Matt looked at Allison. Her blonde hair cascaded from darker roots with a series of plaits woven against the left side of her head. Her earthy brown eyes buried him. The strap of her green dress kept slipping past her shoulder and she kept sliding it back up, tilting her head as she smiled demurely back at him.
His eyes met Allison’s, then swerved to another table where they bumped off a rather disgruntled recipient, before ricocheting across a cacophony of faces, pinballing him to the centre of the restaurant, before finally coming to tilt on the table as the waiter laid their starters out before them.
Matt imagined the escargot he had ordered would make her queasy. He could see her watching their antennae unravelling as one of them slithered off the plate. He could see the disgust in her face, despite the fact that she ate her Provençal tomatoes with relish.
“So, Allison, what do you do for a living?” he asked, impaling the escaping escargot.
“I work nights as a waitress in a club.” she replied raising her eyes to the ceiling. Whether because of her job or because of him, he couldn’t be sure.
“Do you like what you do?”
“Yeah, it’s okay.” She replied, restoring the green strap over her shoulder, her ebullient eyes flashing. “What do you do?” She asked, cradling her head with her hands.
“I work in an office. Just general office stuff, you know.”
“Interesting. Yeah.” She nodded, swirling her drink around in the glass in order to subdue the tension “That’s really interesting.”
He couldn’t determine whether she was being serious or sarcastic. But she had such a generous smile that she grew more delectable by the mouthful.

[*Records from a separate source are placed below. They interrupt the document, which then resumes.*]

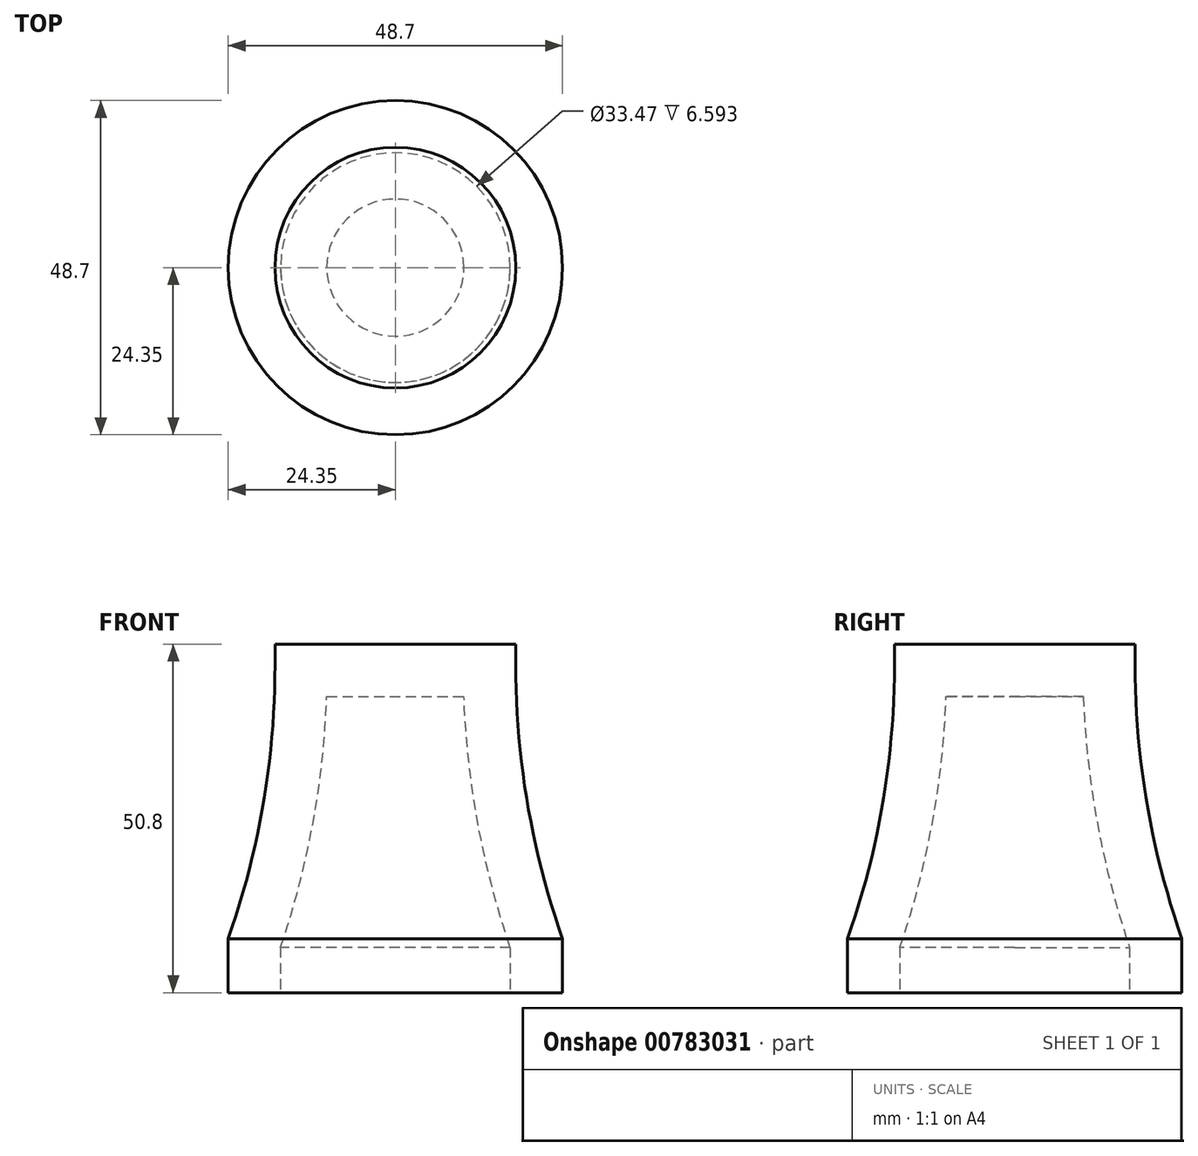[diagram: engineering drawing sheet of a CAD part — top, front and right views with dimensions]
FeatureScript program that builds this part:
annotation { "Feature Type Name" : "Feature", "Feature Type Description" : "" }
export const myFeature = defineFeature(function(context is Context, id is Id, definition is map)
    precondition{}
    {
        {
            var Q0;
            Q0=qCreatedBy(makeId("Top.planeOp"),FACE);
            var sketch = newSketch(context, id + "F0", { "sketchPlane" : qUnion([Q0])});
            skCircle(sketch, "E0", {"center": v(0, 0) * mm, "radius": 17.53 * mm});
            skSolve(sketch);
        }
        {
            var Q0;
            Q0 = qSketchRegion(id + "F0", true);
            extrude(context, id + "F1", {"entities" : qUnion([Q0]), "depth" : 50.8 * mm, "offsetDistance" : 25.4 * mm});
        }
        {
            var Q0;
            Q0=qCreatedBy(makeId("Top.planeOp"),FACE);
            var sketch = newSketch(context, id + "F2", { "sketchPlane" : qUnion([Q0])});
            skCircle(sketch, "E1", {"center": v(0, 0) * mm, "radius": 24.35 * mm});
            skSolve(sketch);
        }
        {
            var Q0;
            Q0 = qSketchRegion(id + "F2", true);
            extrude(context, id + "F3", {"entities" : qUnion([Q0]), "operationType" : NewBodyOperationType.ADD, "depth" : 7.87 * mm, "offsetDistance" : 25.4 * mm});
        }
        {
            var Q0;
            Q0=makeQuery(id+"F3.boolean.opBoolean","INTERSECT",EDGE,{"derivedFrom":[makeQuery(id+"F1.opExtrude","SWEPT_FACE",FACE,{"disambiguationData":[OSD([sQuery(id+"F0.wireOp",EDGE,"E0")])]}),makeQuery(id+"F3.opExtrude","CAP_FACE",FACE,{"disambiguationData":[OSD([sQuery(id+"F2.wireOp",EDGE,"E1")])],"isStart":false})]});
            fillet(context, id + "F4", {"entities" : qUnion([Q0]), "radius" : 120.19 * mm, "tangentPropagation" : true, "allowEdgeOverflow" : false});
        }
        {
            var Q0;
            Q0=makeQuery(id+"F3.boolean.opBoolean","MERGE",FACE,{"derivedFrom":[makeQuery(id+"F1.opExtrude","CAP_FACE",FACE,{"disambiguationData":[OSD([sQuery(id+"F0.wireOp",EDGE,"E0")])],"isStart":true}),makeQuery(id+"F3.opExtrude","CAP_FACE",FACE,{"disambiguationData":[OSD([sQuery(id+"F2.wireOp",EDGE,"E1")])],"isStart":true})]});
            shell(context, id + "F5", {"entities" : qUnion([Q0]), "thickness" : 7.62 * mm});
        }
    });
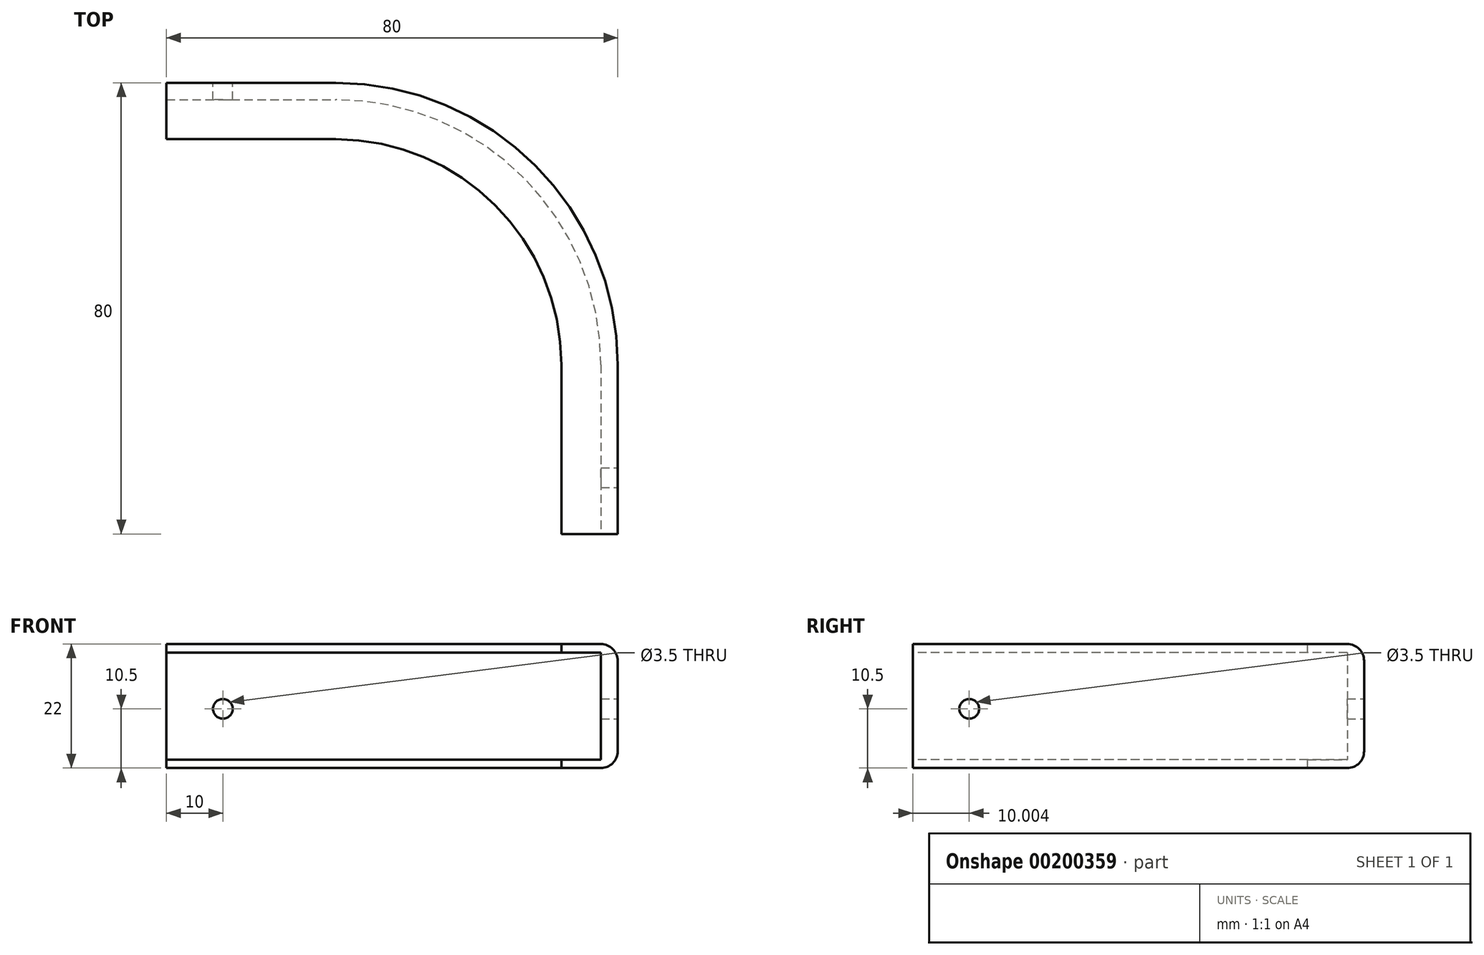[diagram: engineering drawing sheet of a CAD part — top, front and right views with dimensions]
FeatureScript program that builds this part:
annotation { "Feature Type Name" : "Feature", "Feature Type Description" : "" }
export const myFeature = defineFeature(function(context is Context, id is Id, definition is map)
    precondition{}
    {
        {
            var Q0;
            Q0=qCreatedBy(makeId("Right.planeOp"),FACE);
            var sketch = newSketch(context, id + "F0", { "sketchPlane" : qUnion([Q0])});
            skPoint(sketch, "E0.0", {"position": v(1.08, 10) * mm});
            skPoint(sketch, "E1.0", {"position": v(1.08, -9) * mm});
            skLineSegment(sketch, "E2", {"start": v(1.08, 10) * mm, "end": v(-5.92, 10) * mm});
            skLineSegment(sketch, "E3", {"start": v(-5.92, 10) * mm, "end": v(-5.92, 11.5) * mm});
            skLineSegment(sketch, "E4", {"start": v(-5.92, 11.5) * mm, "end": v(1.08, 11.5) * mm});
            skLineSegment(sketch, "E5", {"start": v(4.08, 8.5) * mm, "end": v(4.08, -7.5) * mm});
            skLineSegment(sketch, "E6", {"start": v(1.08, -10.5) * mm, "end": v(-5.92, -10.5) * mm});
            skLineSegment(sketch, "E7", {"start": v(-5.92, -10.5) * mm, "end": v(-5.92, -9) * mm});
            skLineSegment(sketch, "E8", {"start": v(-5.92, -9) * mm, "end": v(1.08, -9) * mm});
            skLineSegment(sketch, "E9", {"start": v(1.08, 10) * mm, "end": v(1.08, -9) * mm});
            skPoint(sketch, "E10.visualSharp", {"position": v(4.08, 11.5) * mm});
            skArc(sketch, "E10.filletArc", {"start": v(4.08, 8.5) * mm, "mid": v(3.2, 10.62) * mm, "end": v(1.08, 11.5) * mm});
            skPoint(sketch, "E11.visualSharp", {"position": v(4.08, -10.5) * mm});
            skArc(sketch, "E11.filletArc", {"start": v(1.08, -10.5) * mm, "mid": v(3.2, -9.62) * mm, "end": v(4.08, -7.5) * mm});
            skSolve(sketch);
        }
        {
            var Q0;
            Q0=qCreatedBy(makeId("Top.planeOp"),FACE);
            var sketch = newSketch(context, id + "F1", { "sketchPlane" : qUnion([Q0])});
            skPoint(sketch, "E12.0", {"position": v(0, -5.92) * mm});
            skLineSegment(sketch, "E13", {"start": v(0, -5.92) * mm, "end": v(30, -5.92) * mm});
            skArc(sketch, "E14", {"start": v(30, -5.92) * mm, "mid": v(58.28, -17.63) * mm, "end": v(70, -45.92) * mm});
            skLineSegment(sketch, "E15", {"start": v(70, -45.92) * mm, "end": v(70, -75.92) * mm});
            skSolve(sketch);
        }
        {
            var Q0;
            Q0 = qSketchRegion(id + "F0", true);
            var Q1;
            Q1 = qConstructionFilter(qBodyType(qCreatedBy(id + "F1" ,EDGE), BodyType.WIRE), ConstructionObject.NO);
            sweep(context, id + "F2", {"profiles" : qUnion([Q0]), "path" : qUnion([Q1])});
        }
        {
            var Q0;
            Q0=makeQuery(id+"F2.opSweep","SWEPT_FACE",FACE,{"disambiguationData":[OSD([sQuery(id+"F0.wireOp",EDGE,"E5"),sQuery(id+"F1.wireOp",EDGE,"E15")])]});
            var sketch = newSketch(context, id + "F3", { "sketchPlane" : qUnion([Q0])});
            skCircle(sketch, "E16", {"center": v(-65.92, 0) * mm, "radius": 1.75 * mm});
            skSolve(sketch);
        }
        {
            var Q0;
            Q0 = qSketchRegion(id + "F3", true);
            extrude(context, id + "F4", {"entities" : qUnion([Q0]), "operationType" : NewBodyOperationType.REMOVE, "endBound" : BoundingType.UP_TO_NEXT, "oppositeDirection" : true, "depth" : 25 * mm});
        }
        {
            var Q0;
            Q0=makeQuery(id+"F2.opSweep","SWEPT_FACE",FACE,{"disambiguationData":[OSD([sQuery(id+"F0.wireOp",EDGE,"E5"),sQuery(id+"F1.wireOp",EDGE,"E13")])]});
            var sketch = newSketch(context, id + "F5", { "sketchPlane" : qUnion([Q0])});
            skCircle(sketch, "E17", {"center": v(-10, 0) * mm, "radius": 1.75 * mm});
            skSolve(sketch);
        }
        {
            var Q0;
            Q0 = qSketchRegion(id + "F5", true);
            extrude(context, id + "F6", {"entities" : qUnion([Q0]), "operationType" : NewBodyOperationType.REMOVE, "endBound" : BoundingType.UP_TO_NEXT, "oppositeDirection" : true, "depth" : 25 * mm});
        }
    });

The mains were served as a matter of course. Matt felt a little embarrassed when he saw the cadaver on his plate. He’d ordered sirloin in contrast to Allison’s Patates Au Vin. As he sawed through the meat, blood spurted onto Allison’s face, but she didn’t seem to mind. This incensed him to eat more ravenously in an attempt to race against himself. Every time he cut into it, blood splattered Allison even more until she was drenched. But she carried on eating unperturbed. Administering small morsels into her mouth while shrugging her shoulders every time she caught his gaze.
“Would you like to order desert?” he asked after they’d finished.
“Oh, no. My bellies a balloon,” she puffed, “I couldn’t eat another bite.”
“Would you like to leave?” he asked.
“Yes.” She replied. Though he wasn’t sure what that meant.
The following Saturday, Matt looked about the restaurant studying the other couples around him, searching for any signs of uneasiness. The conversation with Allison was flowing beautifully. She shrugged and smiled generously, tilting her head at his anecdotes while slipping the strap of her green dress over her shoulder. He took out a lighter from his pocket and reignited the candle which had gone out between them.
“You not dining with the lady this evening?” asked the waiter as he handed him a menu.
Matt looked at Allison and smiled before taking it from him.
“Shame,” the waiter continued, “she seemed such a nice girl.”
“She was.” Matt responded sighing.
He hadn’t the heart to ask her on another date. It being so perfect that he couldn’t handle a concrete rejection. Taking it as a rejection that she didn’t ask him. Preferring to hold onto the memory so he could relive the moment.